When I first visited London in the 1960s we stayed with my uncle who lived in Crystal Palace. The first place he took us to was the park, where the stone dinosaurs immediately became one of my favourite things in London. Up the hill from the unlikely versions of the ancient animals were the TV mast, another source of wonder and the remains of the structure which gave the area its name: the Crystal Palace.
Before 1936 when some mishap caused it to burn down it looked like this. Joseph Paxton the designer of the great glasshouse had moved the whole thing from Hyde Park to an obscure site in Sydenham, south London. He expanded the main building, added two towers at either end (designed by Brunel) and built an ornamental park around it.
Despite its destruction (and who is to say it would have survived the War, and the post war dislike of Victorian structures that saw the disappearance of the Euston Arch among many others?) it remains a familiar image and occupies a small but permanent niche in the popular imagination.
We don’t usually remember where exactly it was originally located, but this is the spot:
It faced the main road between London and Kensington
And although photography was in its infancy, many pictures were taken including calotypes by the Fox-Talbot company. There are plenty of photographs of the interior but by technical necessity they show it empty, without people. The essence of a visitor attraction is the people who come to it in their hundreds, and you can only get a sense of that from prints and lithographs.
The transept had been built around the tree after an MP had complained about its possible destruction but it actually added to the general effect. The fountain was constructed out of crystal glass.
The statues were cast in plaster.
There was an appreciative and colourful throng of visitors.

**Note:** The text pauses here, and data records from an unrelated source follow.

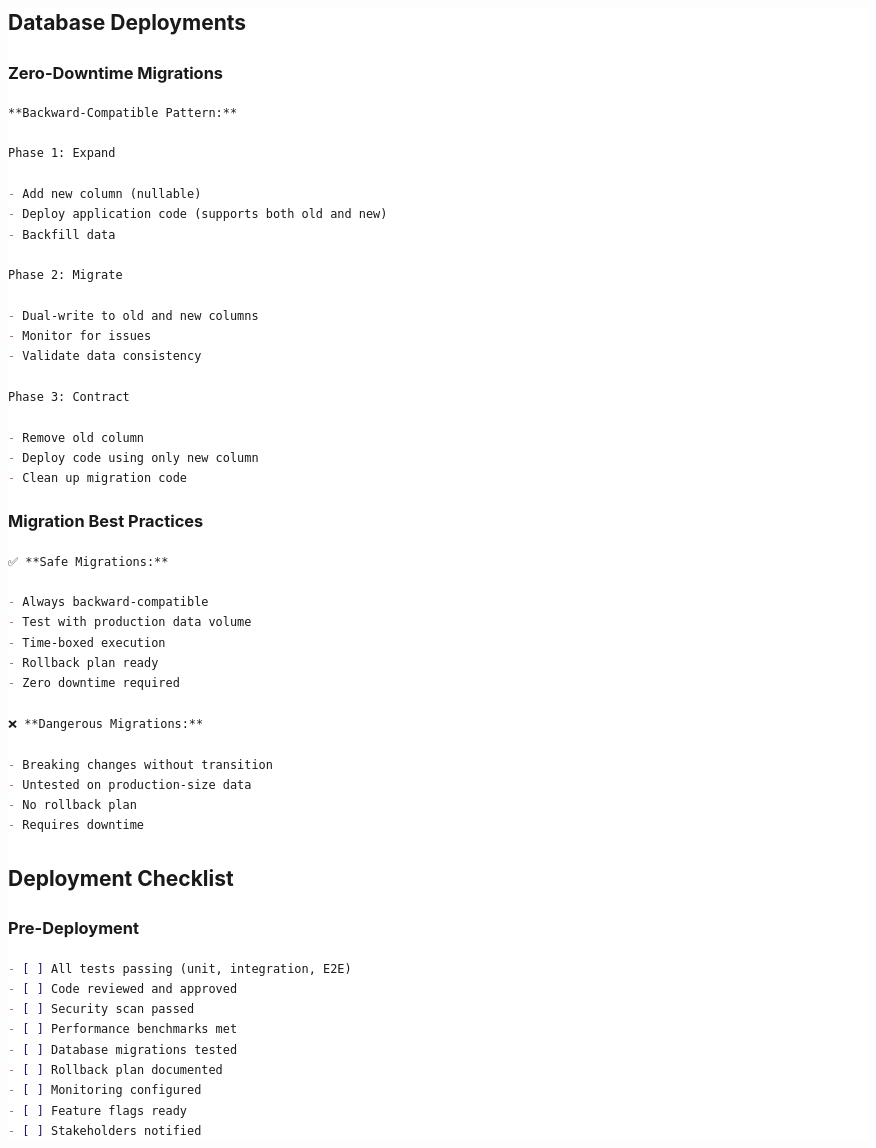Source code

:## Database Deployments

### Zero-Downtime Migrations

```markdown
**Backward-Compatible Pattern:**

Phase 1: Expand

- Add new column (nullable)
- Deploy application code (supports both old and new)
- Backfill data

Phase 2: Migrate

- Dual-write to old and new columns
- Monitor for issues
- Validate data consistency

Phase 3: Contract

- Remove old column
- Deploy code using only new column
- Clean up migration code
```

### Migration Best Practices

```markdown
✅ **Safe Migrations:**

- Always backward-compatible
- Test with production data volume
- Time-boxed execution
- Rollback plan ready
- Zero downtime required

❌ **Dangerous Migrations:**

- Breaking changes without transition
- Untested on production-size data
- No rollback plan
- Requires downtime
```

## Deployment Checklist

### Pre-Deployment

```markdown
- [ ] All tests passing (unit, integration, E2E)
- [ ] Code reviewed and approved
- [ ] Security scan passed
- [ ] Performance benchmarks met
- [ ] Database migrations tested
- [ ] Rollback plan documented
- [ ] Monitoring configured
- [ ] Feature flags ready
- [ ] Stakeholders notified
```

This view shows the height of the structure, the strangeness of some of the objects – a lighthouse reflector, the Ross telescope, the Colebroke Dome and in the centre the Queen and the Prince Consort, the premier celebrities of the day.
They’re on a relatively informal visit in this lithograph.
Bystanders keep a discreet distance from the Royal party while getting as close as they think is correct on both sides of the Nave.
The exterior of the building appeared squat and monotonous but the interior seemed Tardis-vast.
Above the ground level were galleries, some stuffed with curious objects.
Others quiet and ecclesiastical:
And others weirdly intimate:
Victoria and Albert had paid a more formal visit on the day of the Palace’s Inaugeration in May.
They entered the Palace through iron gates and proceeded through the crowds to take their place under a giant canopy.
Victoria wrote in her diary: “the glimpses of the transept through the iron gates..(the) myriads of people filling the galleries and seats gave us a sensation which I can never forget.” In a letter she said “The sight…was incredibly glorious, really like fairyland.” Other commentators spoke of the intoxicating effects of, forms, colours and noise.
When I think of a Victorian glass house I think of the Palm House at Kew Gardens, full of vegetation and damp air, like being in a jungle. I can’t quite imagine an even bigger version full of light, artificial colours and people.
The opening ceremoney,Victoria said “fills me with devotion more so than any service I have ever heard”. She visited the Exhibition many times, going one day and starting off the next in the exact spot she had left off, until she had seen almost everything.
After six months in October of 1851 police cleared the building for a final time. There was a last private ceremony to close the building which Victoria “grieved not to be able to be present”. (Albert had advised aginst it.). She did go back to look at it again with all the exhibits removed “the beauty of the building was never seen to greater advantage.”
The following year after much debate as to its future the Palace moved to Sydenham, deep in the suburbs, and after seventy years or so, one day its story came to an end.
We were over the border in the City of Westminster this week but as a forerunner of Albertopolis the Crystal Palace and the Great Exhibition are of some interest to the history of Kensington and Chelsea. And I liked the set of lithographs which were too big for me to scan in one piece but had some irresistible details. I started out with them but the more I read the more pictures I wanted to add, so you get a bumper crop of images this week.
John McKean’s book Crystal Palace (1994) was particularly informative, and was where I found the quotes from Queen Victoria.